Compositional Generation
The method's strength is highlighted by its capability for zero-shot generation, where it successfully generates novel images conditioned on unseen attribute combinations, a task where traditional methods like StyleFlow struggle.

Figure 2: Sequentially editing images with our method (LACE-ODE) and StyleFlow, showcasing superior edit precision and identity preservation.

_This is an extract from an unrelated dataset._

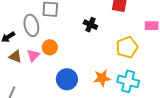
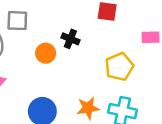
orange circle: (50, 47) -> (46, 53), moved

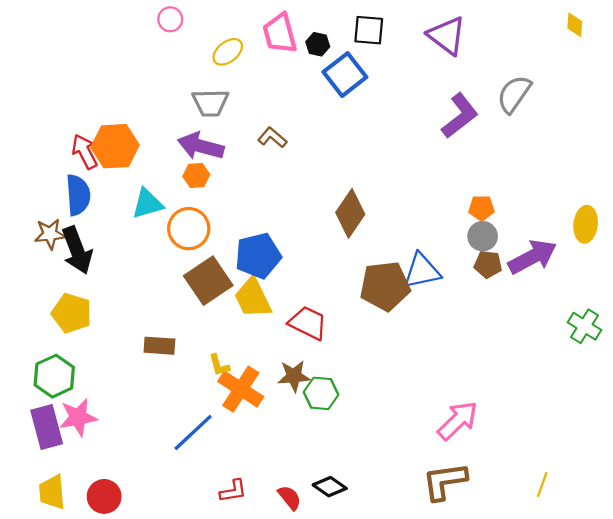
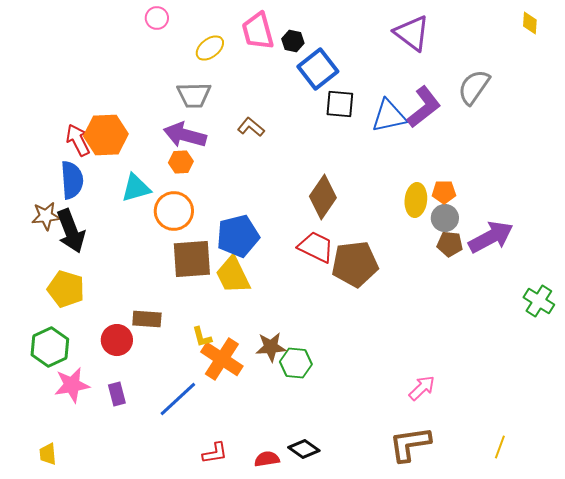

Implications and Future Work
This research advances the capabilities of controllable generation, particularly emphasizing scalability and compositionality. The methodological innovations offer a promising direction for future exploration in latent-space modeling, potentially enhancing applications in diverse areas such as synthetic data generation, virtual reality, and AI-assisted design. Future work may explore integration with other generative platforms and expanding compositional capabilities to even larger attribute sets, broadening the scope and impact of high-resolution image generation.
Conclusion
The paper "Controllable and Compositional Generation with Latent-Space Energy-Based Models" introduces a robust EBMs framework within latent space, facilitating controllable and compositional image generation with high efficiency and quality. By employing a novel ODE-based sampling strategy, the method surpasses existing approaches, particularly excelling in zero-shot and sequential editing tasks. This work underscores the potential of latent-space EBMs in pushing the boundaries of generative modeling, driving forward the integration of generative AI in practical applications.